--- Text for analysis ---

Within months, a flood of books and articles by ex-political prisoners hit the market. Most of these accounts were written in the Myanmar language, with one notable exception being Ma Thanegi’s book Nor Iron Bars a Cage, released earlier this year by San Francisco-based Things Asian Press.

Ma Thanegi is an artist and writer who, before her arrest in 1989, worked as a personal assistant to Daw Aung San Suu Kyi. But in the years following Ma Thanegi’s 1992 release from Yangon’s Insein Prison, she was accused by a particularly rabid element of the Myanmar exile community of being a “traitor” to the pro-democracy cause.

Among Ma Thanegi’s supposedly traitorous ideas was daring to realize earlier than most that Daw Suu Kyi was merely human and not an infallible demigod. The artist/writer also challenged the National League for Democracy’s unbending junta-era doctrine by suggesting that economic sanctions and tourism boycotts might not be doing much to uplift the country’s poor.

Ma Thanegi’s approach in Nor Iron Bars likewise would have irked certain political zealots of years gone by, who might have preferred their prison narratives to be jam-packed with titillating torture porn – whether fact or fiction – meant to showcase the malevolence of the military regime.

Fortunately, Ma Thanegi does not indulge.

While she does dedicate some time in Nor Iron Bars to detailing the belligerent and psychologically taxing interrogation sessions she endured, and she also describes how some pro-democracy political prisoners and Burma Communist Party members were subject to occasional beatings, she shows little interest in exaggerating to fulfill popular notions of what life in Insein Prison was supposed to have been like.

There are some readers who, even now, are bound to feel let down by the dearth of over-the-top brutality aimed at the women who spent time in jail following the 8-8-88 uprising. As Ma Thanegi complains in the Foreword, “What disgusts me is the number of people I have met who were actually disappointed or upset that we weren’t raped by the male guards.”

Instead, the book focuses on day-to-day life in the jail, in particular the “steady, strong and warm friendships” that formed within the community of inmates, and their relations with the guards and prison administrators. The cast of characters includes accessories to murder, student political prisoners, parliamentarians elected in 1990 and never allowed to take office, prison guards both cranky and sympathetic, and young women repeatedly jailed for prostitution.

Of course, not everything was rosy in Insein Prison. There were, among other hardships, the grueling interrogation sessions, the sadistic lack of adequate healthcare, and acute feelings of boredom and depression with which to contend.

One of Ma Thanegi’s great themes as an author has always been food, and here she writes at length about the sub-par prison rations and the never-ending efforts by inmates to procure proper ingredients for adequate meals.

--- Listed records ---

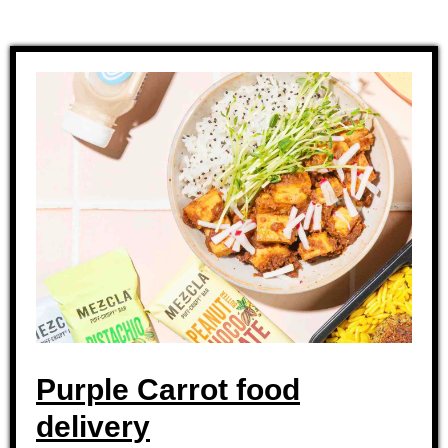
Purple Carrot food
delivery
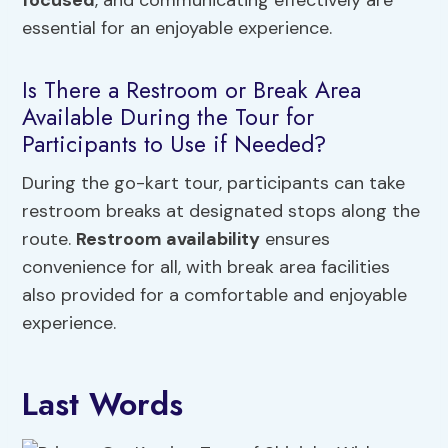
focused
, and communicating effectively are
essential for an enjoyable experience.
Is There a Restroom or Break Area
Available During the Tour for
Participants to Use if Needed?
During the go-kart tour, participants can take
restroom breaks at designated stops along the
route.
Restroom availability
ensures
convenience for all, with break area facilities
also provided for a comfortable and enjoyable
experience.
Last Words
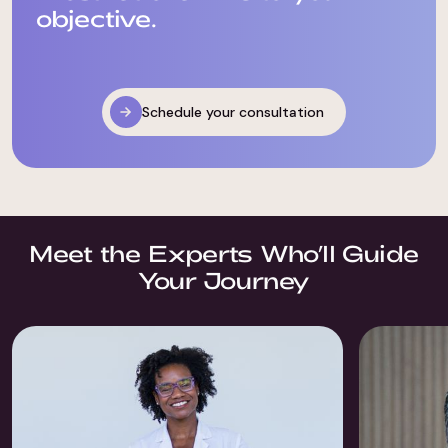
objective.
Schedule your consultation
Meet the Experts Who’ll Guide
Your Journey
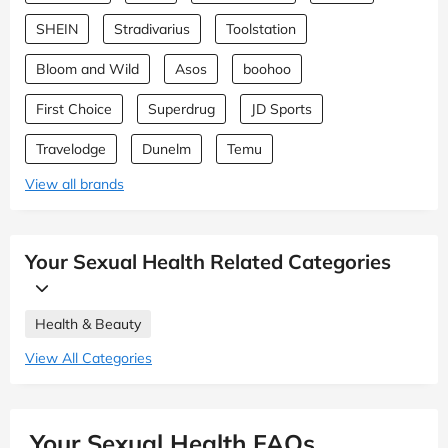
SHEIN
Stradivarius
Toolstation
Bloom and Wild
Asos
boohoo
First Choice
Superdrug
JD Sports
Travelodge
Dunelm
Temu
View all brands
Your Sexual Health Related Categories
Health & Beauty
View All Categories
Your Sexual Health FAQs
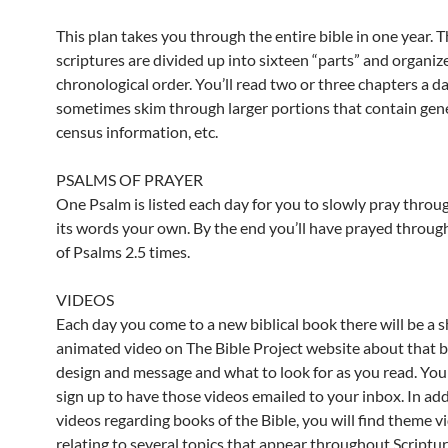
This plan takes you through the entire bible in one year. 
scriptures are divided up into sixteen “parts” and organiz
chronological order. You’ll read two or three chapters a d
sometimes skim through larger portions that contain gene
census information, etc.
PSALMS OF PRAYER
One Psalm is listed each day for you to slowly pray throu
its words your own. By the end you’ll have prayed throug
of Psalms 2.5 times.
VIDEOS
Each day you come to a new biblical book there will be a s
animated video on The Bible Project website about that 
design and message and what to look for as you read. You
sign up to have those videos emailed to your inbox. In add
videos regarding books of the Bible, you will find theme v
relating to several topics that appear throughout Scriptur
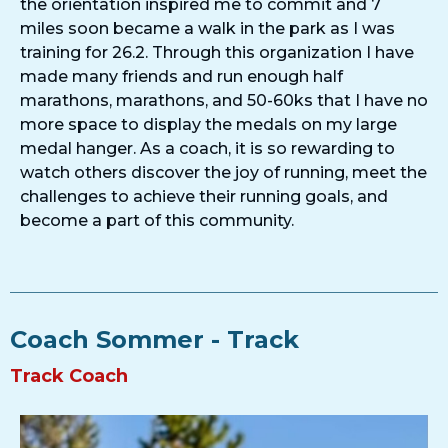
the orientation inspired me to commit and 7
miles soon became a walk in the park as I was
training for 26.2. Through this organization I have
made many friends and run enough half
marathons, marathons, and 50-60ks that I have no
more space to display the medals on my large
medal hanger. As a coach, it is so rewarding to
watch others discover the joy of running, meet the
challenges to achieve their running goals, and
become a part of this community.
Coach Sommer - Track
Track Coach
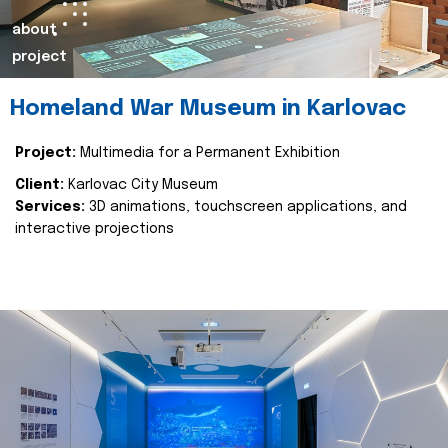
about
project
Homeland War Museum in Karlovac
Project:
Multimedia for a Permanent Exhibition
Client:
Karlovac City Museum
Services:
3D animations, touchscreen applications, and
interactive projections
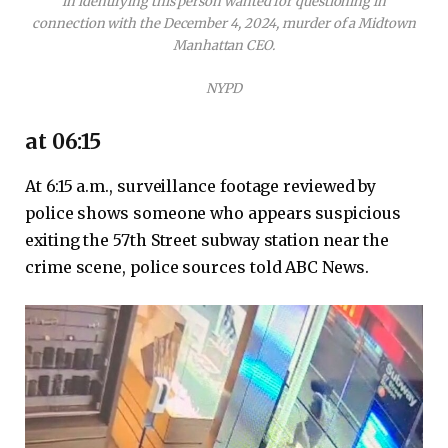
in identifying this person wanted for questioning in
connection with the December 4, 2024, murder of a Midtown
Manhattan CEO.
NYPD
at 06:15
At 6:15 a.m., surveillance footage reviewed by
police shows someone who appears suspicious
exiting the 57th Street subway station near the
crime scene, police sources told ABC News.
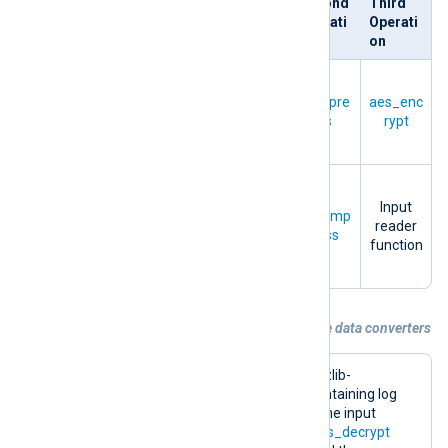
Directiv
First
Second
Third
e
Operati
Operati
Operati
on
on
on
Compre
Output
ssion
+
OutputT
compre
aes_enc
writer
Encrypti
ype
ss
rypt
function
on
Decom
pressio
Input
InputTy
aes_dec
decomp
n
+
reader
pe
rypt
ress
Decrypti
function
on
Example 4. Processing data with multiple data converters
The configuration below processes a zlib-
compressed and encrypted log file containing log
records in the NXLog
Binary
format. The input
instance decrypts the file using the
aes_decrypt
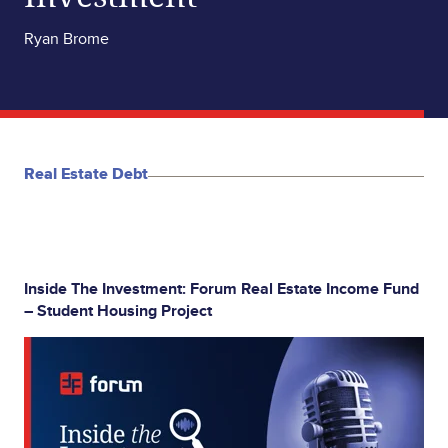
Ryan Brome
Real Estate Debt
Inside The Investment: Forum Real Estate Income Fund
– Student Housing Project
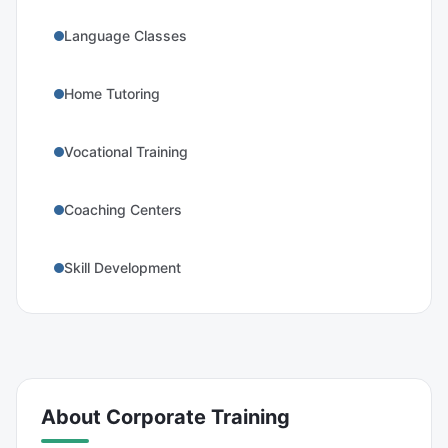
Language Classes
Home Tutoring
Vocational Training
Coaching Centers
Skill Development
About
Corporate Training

---

=== To-do item A ===
Decide whether each statement agrees with the book review. For each, answer yes or no and quote the deciding words of the review exactly. (i) Ma Thanegi was released from Insein Prison in 1992. (ii) Most of the accounts by ex-political prisoners were written in English. (iii) Before her arrest, Ma Thanegi worked as a personal assistant to Daw Aung San Suu Kyi.
=== To-do item B ===
Rewrite the passage of the book review starting with "Ma Thanegi is" and going on through "the country’s poor.", substituting "trade sanctions" for "economic sanctions".

=== Output A ===
(i) Yes: "Ma Thanegi’s 1992 release from Yangon’s Insein Prison"
(ii) No: "Most of these accounts were written in the Myanmar language"
(iii) Yes: "before her arrest in 1989, worked as a personal assistant to Daw Aung San Suu Kyi"

=== Output B ===
Ma Thanegi is an artist and writer who, before her arrest in 1989, worked as a personal assistant to Daw Aung San Suu Kyi. But in the years following Ma Thanegi’s 1992 release from Yangon’s Insein Prison, she was accused by a particularly rabid element of the Myanmar exile community of being a “traitor” to the pro-democracy cause.

Among Ma Thanegi’s supposedly traitorous ideas was daring to realize earlier than most that Daw Suu Kyi was merely human and not an infallible demigod. The artist/writer also challenged the National League for Democracy’s unbending junta-era doctrine by suggesting that trade sanctions and tourism boycotts might not be doing much to uplift the country’s poor.